Flüchtlinge im Erdinger Fliegerhorst: "Eiskalt erwischt"

5000 Flüchtlinge am Fliegerhorst – und der Erdinger Bürgermeister war nicht eingeweiht: „Ein Affront!“, findet er.
von  Natalie Kettinger
Auf dem Erdinger Fliegerhorst sollen 5.000 Flüchtlinge untergebracht werden.
Auf dem Erdinger Fliegerhorst sollen 5.000 Flüchtlinge untergebracht werden. © Bjoertvedt

München - Der Erdinger Oberbürgermeister Max Gotz (CSU) ist sauer. Stinksauer. Oder wie er selbst sagt: „mächtig verstimmt über ein Informationschaos, wie man’s nicht oft erlebt“. Von dem Entschluss des Bundes, auf dem Erdinger Fliegerhorst bis zu 5000 Flüchtlinge unterzubringen (AZ berichtete), sei er „eiskalt erwischt worden“, sagt der Rathaus-Chef. Von offizieller Seite habe niemand mit ihm darüber gesprochen.

Auch der Erdinger Landrat Martin Bayerstorfer (CSU) kritisierte, dass er nicht in den Entscheidungsprozess eingebunden gewesen sei. „Uns sind bis zur Stunde weder vom Bundesamt für Migration und Flüchtlinge noch vom Innenministerium irgendwelche Informationen zugegangen“, sagt Max Gotz gestern. Er habe auf informellen Kanälen von dem geplanten „Warteraum Asyl“ erfahren – zu einem Zeitpunkt, als Rotes Kreuz und THW bereits mit den Vorbereitungen begonnen hatten.

„Ein Affront!“, findet Gotz, stellt aber klar: „Wir sträuben uns nicht gegen diese Entscheidung. Die Unterbringung so vieler Flüchtlinge ist eine historische Aufgabe für unser Land.“

Auf dem Fliegerhorst soll, wie in Feldkirchen bei Straubing, ein Drehkreuz entstehen, von dem aus die Migranten innerhalb weniger Tage aufs Bundesgebiet verteilt werden. Das Innenministerium will so die Anlaufstellen in Grenznähe entlasten. Die Entscheidung über die Standorte habe man gemeinsam mit dem Freistaat Bayern getroffen, so ein Sprecher zur AZ. Weitere dürften in Kürze folgen: Insgesamt will der Bund die Erstaufnahmeeinrichtungen um insgesamt 40 000 Plätze entlasten. Als „Puffer“ zur Registrierung und Erstversorgung der Flüchtlinge sollen noch mehr Wartezentren geschaffen werden – in Grenznähe, „mit einem Schwerpunkt in Bayern“.

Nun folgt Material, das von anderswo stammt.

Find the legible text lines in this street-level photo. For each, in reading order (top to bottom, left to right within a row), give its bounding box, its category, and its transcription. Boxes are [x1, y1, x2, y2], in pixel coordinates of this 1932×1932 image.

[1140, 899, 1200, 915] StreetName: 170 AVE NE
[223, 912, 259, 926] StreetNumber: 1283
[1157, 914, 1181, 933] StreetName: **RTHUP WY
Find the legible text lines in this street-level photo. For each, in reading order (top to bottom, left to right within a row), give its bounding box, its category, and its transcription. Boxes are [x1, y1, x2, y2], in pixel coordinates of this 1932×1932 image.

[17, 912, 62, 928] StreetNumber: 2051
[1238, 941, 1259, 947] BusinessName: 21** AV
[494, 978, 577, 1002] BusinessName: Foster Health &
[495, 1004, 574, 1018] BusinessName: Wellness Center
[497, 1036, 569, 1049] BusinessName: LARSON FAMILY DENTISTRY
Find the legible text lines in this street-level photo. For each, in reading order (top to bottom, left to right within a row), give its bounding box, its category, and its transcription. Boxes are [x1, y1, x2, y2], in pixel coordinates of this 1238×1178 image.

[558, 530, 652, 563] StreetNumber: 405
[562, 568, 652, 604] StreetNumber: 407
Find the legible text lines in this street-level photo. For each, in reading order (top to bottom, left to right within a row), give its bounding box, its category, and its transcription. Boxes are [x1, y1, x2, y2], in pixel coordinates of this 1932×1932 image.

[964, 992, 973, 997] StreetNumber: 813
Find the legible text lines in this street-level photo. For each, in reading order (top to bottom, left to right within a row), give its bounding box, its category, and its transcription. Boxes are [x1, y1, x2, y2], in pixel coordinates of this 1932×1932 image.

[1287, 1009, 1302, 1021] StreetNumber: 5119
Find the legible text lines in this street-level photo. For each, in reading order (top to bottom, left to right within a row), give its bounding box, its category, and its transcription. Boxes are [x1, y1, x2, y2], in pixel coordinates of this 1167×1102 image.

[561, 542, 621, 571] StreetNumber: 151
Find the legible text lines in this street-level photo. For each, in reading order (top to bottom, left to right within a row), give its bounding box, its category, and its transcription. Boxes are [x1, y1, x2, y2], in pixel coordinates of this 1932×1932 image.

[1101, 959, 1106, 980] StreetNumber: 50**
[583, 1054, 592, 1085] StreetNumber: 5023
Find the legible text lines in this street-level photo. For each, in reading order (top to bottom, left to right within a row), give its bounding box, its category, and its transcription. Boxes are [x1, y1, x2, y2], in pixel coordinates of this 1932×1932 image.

„Wir wissen nicht einmal, wann es losgeht“

Um die neuen Sammellager mit Schlafplätzen ausstatten zu können, haben Rotes Kreuz und Lufthansa gerade 15 000 Feldbetten aus Nordamerika eingeflogen.

Im Erdinger Fall scheint das Betten-Problem also gelöst. Andere bleiben: Die Kaserne gehört zwar dem Bund. Betrieben werden soll die Unterkunft von 100 bis 120 Mitarbeitern des Bundesamtes für Migration. Und für die Sicherheit des laufenden Betriebes – auf dem Fliegerhorst sind rund 1600 Soldaten der Luftwaffe stationiert – sorgt das Heer.

Aber die Erdinger rechnen damit, dass täglich bis zu 100 Busse mit Flüchtlingen das Haupttor anfahren werden. „Außerdem handelt es sich um eine offene Einrichtung“, sagt Max Gotz.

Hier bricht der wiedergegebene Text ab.